» **Extrait**

La convention 2020 du parti démocrate se déroule dans une atmosphère à la fois cotonneuse, impalpable et insaisissable, et dans une chape de plomb chargée jusqu’à la gueule d’un politiquement-correct tous-azimuts et dans tous les sens (antiraciste, antisuprémaciste, antitrumpiste, belliciste, féministe, etc.). Tous les acteurs de la convention, intervenant par vidéo puisque l’événement compose gracieusement et essentiellement une ‘vidéo-convention’, apparaissent ainsi d’autant plus dans un état de zombification avancée ; c’est confirmer l’observation que la ‘zombification’ touche essentiellement les cadres du Système, et beaucoup moins le public qui s’occupe surtout à s’ébrouer dans l’incertitude, l’angoisse, la colère et l’incompréhension.

» **Travail demandé**
1 - Mettez à jour le passage de l'extrait sur la convention démocrate compris entre « La convention 2020 » et « colère et l’incompréhension. », inclus, en remplaçant « colère » par « frustration ».
2 - Répondez aux questions suivantes à partir de l'extrait sur la convention démocrate.
(a) En quelle année se tient la convention du parti démocrate dont il est question ?
(b) Par quel moyen les acteurs de la convention interviennent-ils ?
(c) Qui la « zombification » touche-t-elle essentiellement ?
3 - Poursuivez le texte sur la convention démocrate de 2020 à partir de l'endroit où il s'arrête.
Les items qui suivent proviennent d'une autre source que l'extrait.

Données recueillies
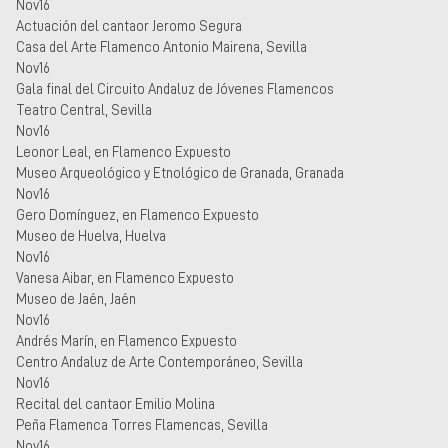
Nov16
Actuación del cantaor Jeromo Segura
Casa del Arte Flamenco Antonio Mairena, Sevilla
Nov16
Gala final del Circuito Andaluz de Jóvenes Flamencos
Teatro Central, Sevilla
Nov16
Leonor Leal, en Flamenco Expuesto
Museo Arqueológico y Etnológico de Granada, Granada
Nov16
Gero Domínguez, en Flamenco Expuesto
Museo de Huelva, Huelva
Nov16
Vanesa Aibar, en Flamenco Expuesto
Museo de Jaén, Jaén
Nov16
Andrés Marín, en Flamenco Expuesto
Centro Andaluz de Arte Contemporáneo, Sevilla
Nov16
Recital del cantaor Emilio Molina
Peña Flamenca Torres Flamencas, Sevilla
Nov16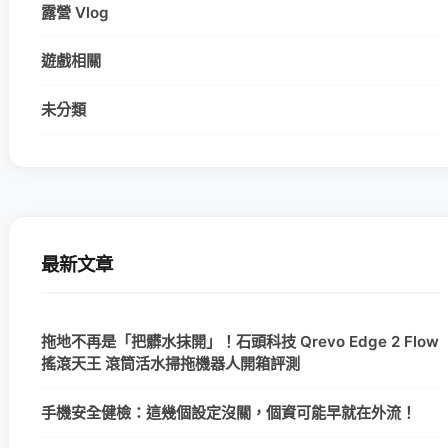
露營 Vlog
遊戲相關
未分類
最新文章
拖地不再是「把髒水抹開」！石頭科技 Qrevo Edge 2 Flow
搖滾天王 滾筒活水掃拖機器人開箱評測
手機安全健檢：這幾個設定沒關，個資可能早就在外流！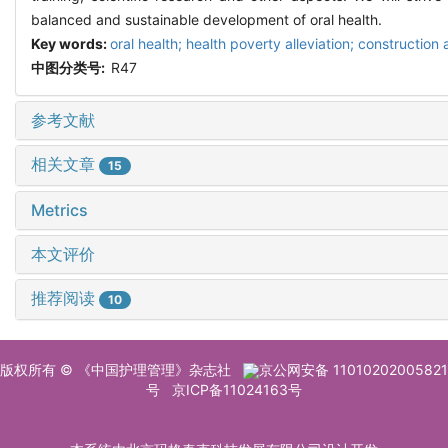
balanced and sustainable development of oral health.
Key words:
oral health; health poverty alleviation; constructio
中图分类号:
R47
参考文献
相关文章
15
Metrics
本文评价
推荐阅读
10
版权所有 © 《中国护理管理》杂志社
京公网安备 11010202005821
号
京ICP备11024163号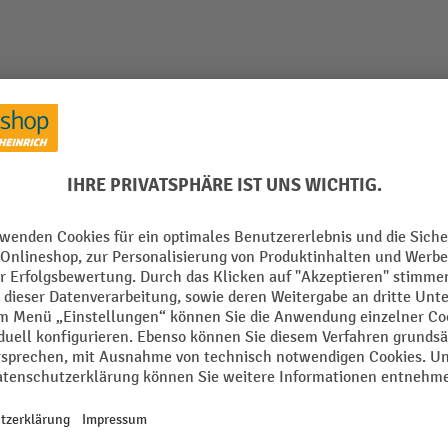
n 54x27E, (BxTxH) 1023x572x1000mm, lichtgrau
Aus der Kategorie:
Stahlschränke mit Schiebetüren
Lichte Höhe
 mm
Marke
Schließsystem
rau
Segment
 Made
Tiefe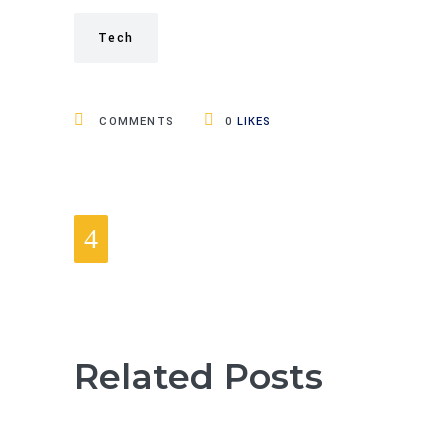
Tech
COMMENTS
0
LIKES
Related Posts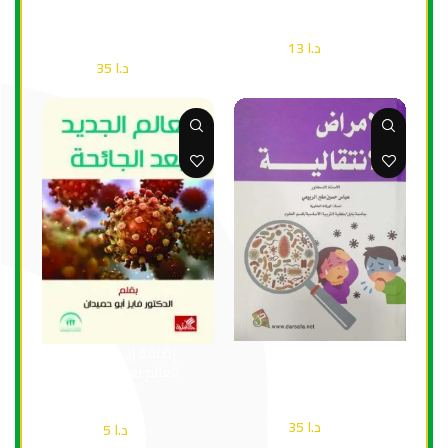
البلْع ومَشاكل التَغذية
صحة
د.ا
13
صحة
د.ا
18
د.ا
35
د.ا
50
إضافة إلى السلة
إضافة إلى السلة
الامراض الانتقالية
العالم بعد الجائحة
صحة
صحة
د.ا
35
د.ا
50
د.ا
5
د.ا
7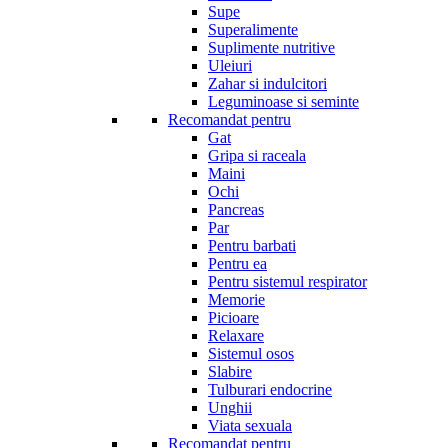
Supe
Superalimente
Suplimente nutritive
Uleiuri
Zahar si indulcitori
Leguminoase si seminte
Recomandat pentru
Gat
Gripa si raceala
Maini
Ochi
Pancreas
Par
Pentru barbati
Pentru ea
Pentru sistemul respirator
Memorie
Picioare
Relaxare
Sistemul osos
Slabire
Tulburari endocrine
Unghii
Viata sexuala
Recomandat pentru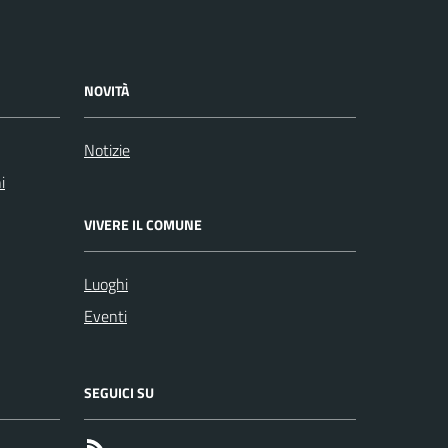
NOVITÀ
Notizie
i
VIVERE IL COMUNE
Luoghi
Eventi
SEGUICI SU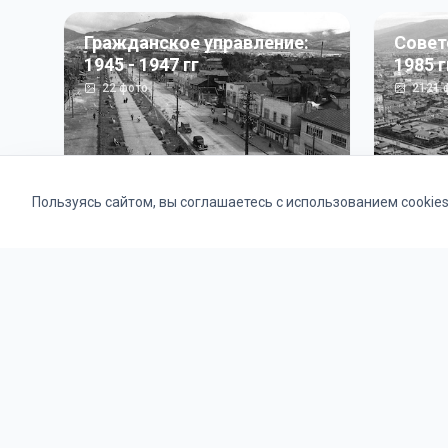
Гражданское управление:
Совет
1945 - 1947 гг
1985 г
22
фото
2121
ф
Пользуясь сайтом, вы соглашаетесь с использованием cookie
Альбомы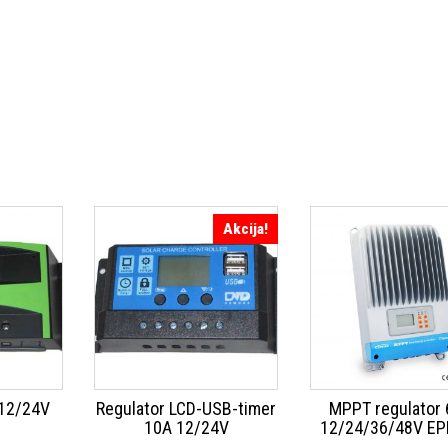
Akcija!
 12/24V
Regulator LCD-USB-timer
MPPT regulator
D
10A 12/24V
12/24/36/48V E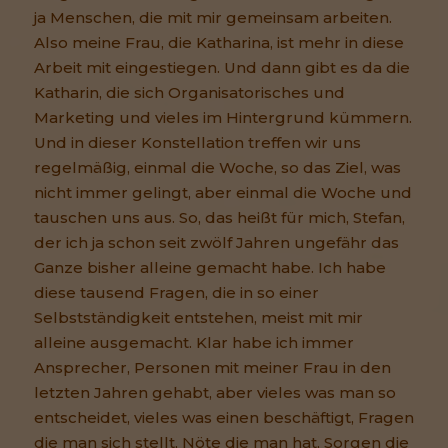
ja Menschen, die mit mir gemeinsam arbeiten.
Also meine Frau, die Katharina, ist mehr in diese
Arbeit mit eingestiegen. Und dann gibt es da die
Katharin, die sich Organisatorisches und
Marketing und vieles im Hintergrund kümmern.
Und in dieser Konstellation treffen wir uns
regelmäßig, einmal die Woche, so das Ziel, was
nicht immer gelingt, aber einmal die Woche und
tauschen uns aus. So, das heißt für mich, Stefan,
der ich ja schon seit zwölf Jahren ungefähr das
Ganze bisher alleine gemacht habe. Ich habe
diese tausend Fragen, die in so einer
Selbstständigkeit entstehen, meist mit mir
alleine ausgemacht. Klar habe ich immer
Ansprecher, Personen mit meiner Frau in den
letzten Jahren gehabt, aber vieles was man so
entscheidet, vieles was einen beschäftigt, Fragen
die man sich stellt, Nöte die man hat, Sorgen die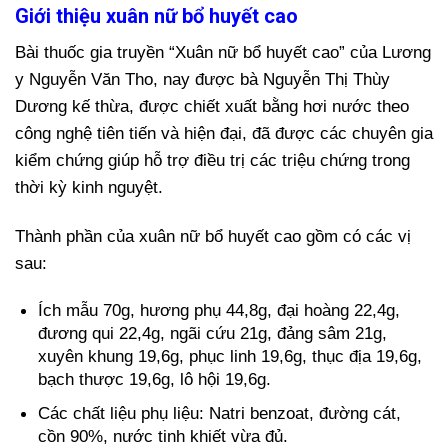
Giới thiệu xuân nữ bổ huyết cao
Bài thuốc gia truyền “Xuân nữ bổ huyết cao” của Lương
y Nguyễn Văn Tho, nay được bà Nguyễn Thị Thùy
Dương kế thừa, được chiết xuất bằng hơi nước theo
công nghệ tiên tiến và hiện đại, đã được các chuyên gia
kiểm chứng giúp hỗ trợ điều trị các triệu chứng trong
thời kỳ kinh nguyệt.
Thành phần của xuân nữ bổ huyết cao gồm có các vị
sau:
Ích mẫu 70g, hương phụ 44,8g, đại hoàng 22,4g,
đương qui 22,4g, ngãi cứu 21g, đảng sâm 21g,
xuyên khung 19,6g, phục linh 19,6g, thục địa 19,6g,
bạch thược 19,6g, lô hội 19,6g.
Các chất liệu phụ liệu: Natri benzoat, đường cát,
cồn 90%, nước tinh khiết vừa đủ.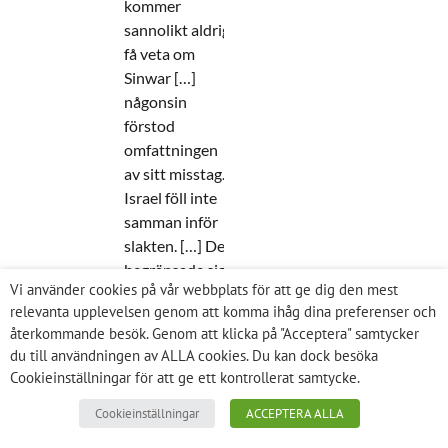
kommer
sannolikt aldrig
få veta om
Sinwar […]
någonsin
förstod
omfattningen
av sitt misstag.
Israel föll inte
samman inför
slakten. […] De
begränsade sig
Vi använder cookies på vår webbplats för att ge dig den mest
Besök denna sidan:
relevanta upplevelsen genom att komma ihåg dina preferenser och
återkommande besök. Genom att klicka på "Acceptera" samtycker
du till användningen av ALLA cookies. Du kan dock besöka
Cookieinställningar för att ge ett kontrollerat samtycke.
« Previous
1
2
3
4
5
Next »
Cookieinställningar
ACCEPTERA ALLA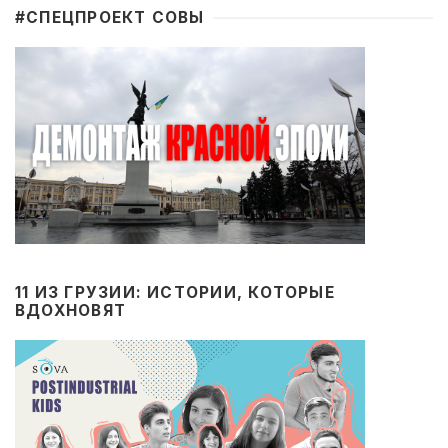
#CПЕЦПРОЕКТ СОВЫ
11 ИЗ ГРУЗИИ: ИСТОРИИ, КОТОРЫЕ
ВДОХНОВЯТ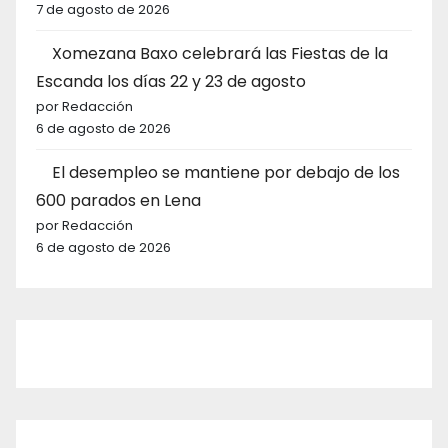
7 de agosto de 2026
Xomezana Baxo celebrará las Fiestas de la
Escanda los días 22 y 23 de agosto
por Redacción
6 de agosto de 2026
El desempleo se mantiene por debajo de los
600 parados en Lena
por Redacción
6 de agosto de 2026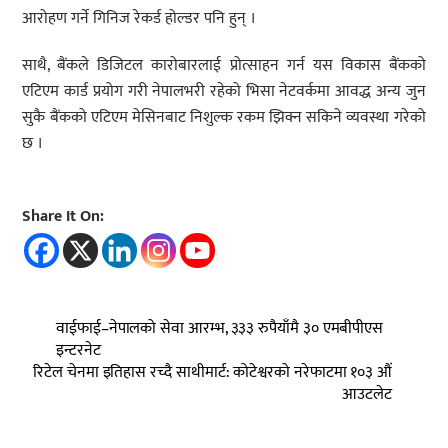
आरोहण गर्ने गिनिज रेकर्ड होल्डर पनि हुन् ।
साथै, बैंकले डिजिटल कारोबारलाई प्रोत्साहन गर्न यस विकास बैंकको
एटिएम कार्ड प्रयोग गरी नेपालभरी रहेको भिसा नेटवर्कमा आवद्ध अन्य जुन
सुकै बैंकको एटिएम मेसिनबाट निशुल्क रकम झिक्न सकिने व्यवस्था गरेको
छ ।
Share It On:
वाईफाई–नेपालको सेवा आरम्भ, ३३३ रुपैयाँमै ३० एमबीपीएस
इन्टरनेट
रिटेल चेनमा इतिहास रच्दै साथीमार्ट: कोटेश्वरको नरेफाटमा १०३ औं
आउटलेट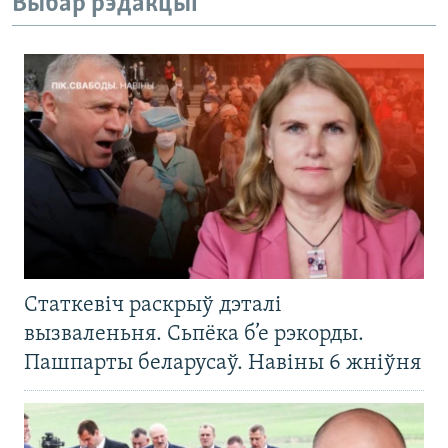
Выбар рэдакцыі
Статкевіч раскрыў дэталі
вызваленьня. Сьпёка б’е рэкорды.
Пашпарты беларусаў. Навіны 6 жніўня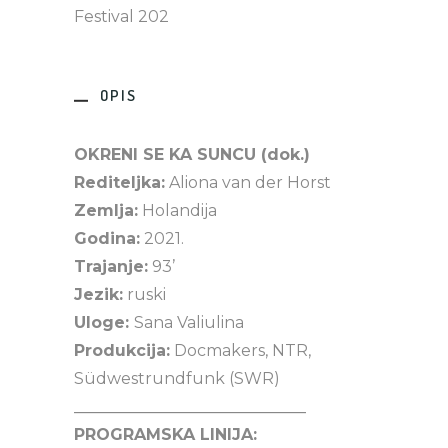
Festival 202
OPIS
OKRENI SE KA SUNCU (dok.)
Rediteljka:
Aliona van der Horst
Zemlja:
Holandija
Godina:
2021.
Trajanje:
93’
Jezik:
ruski
Uloge:
Sana Valiulina
Produkcija:
Docmakers, NTR,
Südwestrundfunk (SWR)
_____________________________
PROGRAMSKA LINIJA: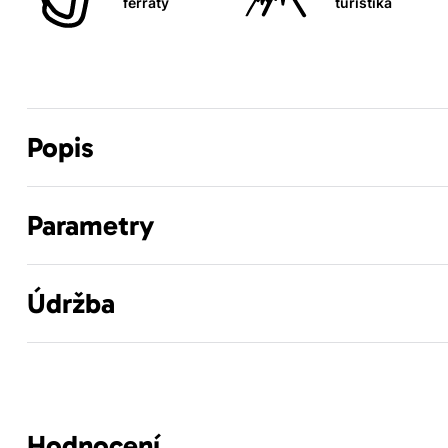
ferraty
turistika
Popis
Parametry
Údržba
Hodnocení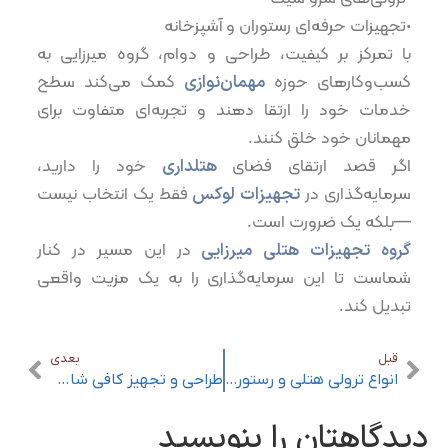
•تجهیزات حرفه‌ای رستوران و آشپزخانه
با تمرکز بر کیفیت، طراحی و دوام، گروه میرزایی به
کسب‌وکارهای حوزه
مهمان‌نوازی
کمک می‌کند سطح
خدمات خود را ارتقا دهند و تجربه‌ای متفاوت برای
مهمانان خود خلق کنند.
اگر قصد ارتقای فضای
هتلداری
خود را دارید،
سرمایه‌گذاری در
تجهیزات لوکس
فقط یک انتخاب نیست
—بلکه یک ضرورت است.
گروه تجهیزات هتلی میرزایی
در این مسیر در کنار
شماست تا این سرمایه‌گذاری را به یک مزیت واقعی
تبدیل کند.
قبل
بعدی
انواع ترولی هتلی و رستورانی
طراحی و تجهیز کافی شاپ موفق
دیدگاهتان را بنویسید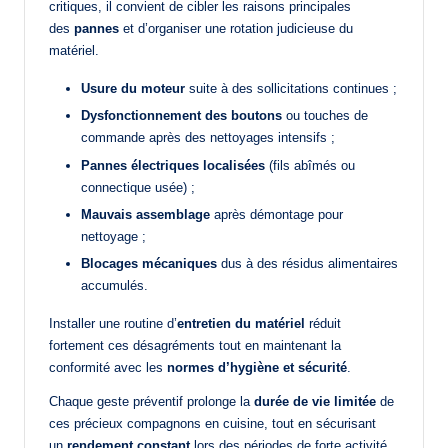
critiques, il convient de cibler les raisons principales
des
pannes
et d’organiser une rotation judicieuse du
matériel.
Usure du moteur
suite à des sollicitations continues ;
Dysfonctionnement des boutons
ou touches de
commande après des nettoyages intensifs ;
Pannes électriques localisées
(fils abîmés ou
connectique usée) ;
Mauvais assemblage
après démontage pour
nettoyage ;
Blocages mécaniques
dus à des résidus alimentaires
accumulés.
Installer une routine d’
entretien du matériel
réduit
fortement ces désagréments tout en maintenant la
conformité avec les
normes d’hygiène et sécurité
.
Chaque geste préventif prolonge la
durée de vie limitée
de
ces précieux compagnons en cuisine, tout en sécurisant
un
rendement constant
lors des périodes de forte activité.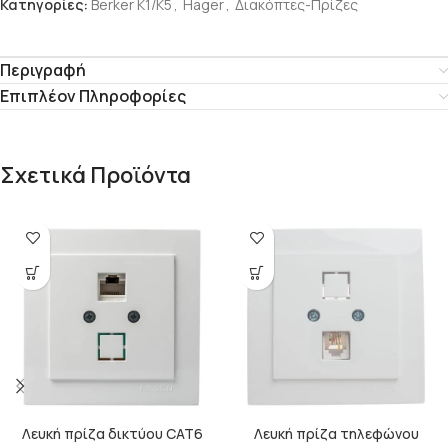
Κατηγορίες:
Berker K1/Κ5
,
Hager
,
Διακόπτες-Πρίζες
Περιγραφή
Επιπλέον Πληροφορίες
Σχετικά Προϊόντα
Λευκή πρίζα δικτύου CAT6
Λευκή πρίζα τηλεφώνου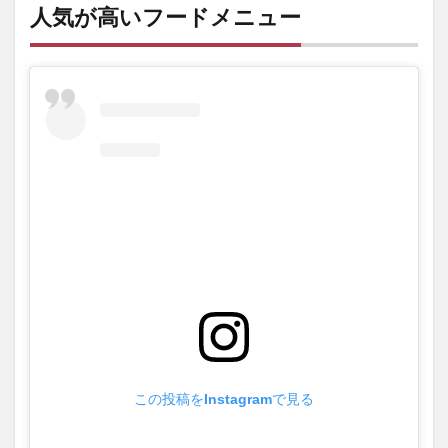
人気が高いフードメニュー
この投稿をInstagramで見る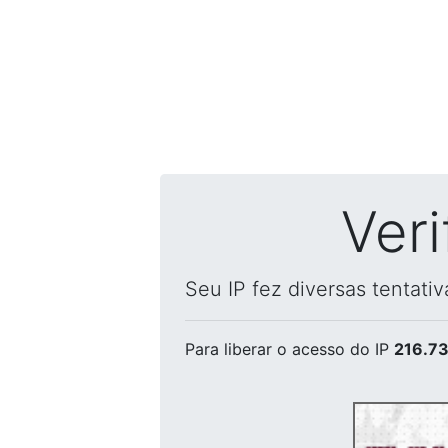
Ver
Seu IP fez diversas tentati
Para liberar o acesso
do IP
216.73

» **Vos réponses**
1 -
La convention 2020 du parti démocrate se déroule dans une atmosphère à la fois cotonneuse, impalpable et insaisissable, et dans une chape de plomb chargée jusqu’à la gueule d’un politiquement-correct tous-azimuts et dans tous les sens (antiraciste, antisuprémaciste, antitrumpiste, belliciste, féministe, etc.). Tous les acteurs de la convention, intervenant par vidéo puisque l’événement compose gracieusement et essentiellement une ‘vidéo-convention’, apparaissent ainsi d’autant plus dans un état de zombification avancée ; c’est confirmer l’observation que la ‘zombification’ touche essentiellement les cadres du Système, et beaucoup moins le public qui s’occupe surtout à s’ébrouer dans l’incertitude, l’angoisse, la frustration et l’incompréhension.

2 -
(a) En 2020.
(b) Par vidéo.
(c) Les cadres du Système.

3 -
Par contre, à la convention démocrate virtuelle, tout le monde est content. “Après tout, faisait remarquer un conseiller de l’équipe organisatrice, le fait que ce soit une télé-convention pour l’essentiel nous facilite drôlement le travail. Plus de gaffe à craindre, tout est visionné à l’avance, un vrai rêve, non... ?”

On peut donc passer aux choses sérieuses...

« L’élément le plus notable de la procédure d’hier [à la convention démocrate] a été la décision de présenter des remarques de l'ancien général Colin Powell et une vidéo soulignant "l'amitié improbable" entre Biden et l'ancien candidat républicain à la présidence et le sénateur John McCain.
» Une administration Biden/Harris, ont souligné les démocrates, serait prête à faire la guerre.
» Dans ses remarques, Powell, qui a été secrétaire d'État sous l'administration de George W. Bush, a déclaré que Biden, en tant que “commandant en chef”, “fera confiance à nos services de renseignement” et “tiendra tête à nos adversaires avec force et expérience. Ils sauront que nous ne plaisantons pas”. »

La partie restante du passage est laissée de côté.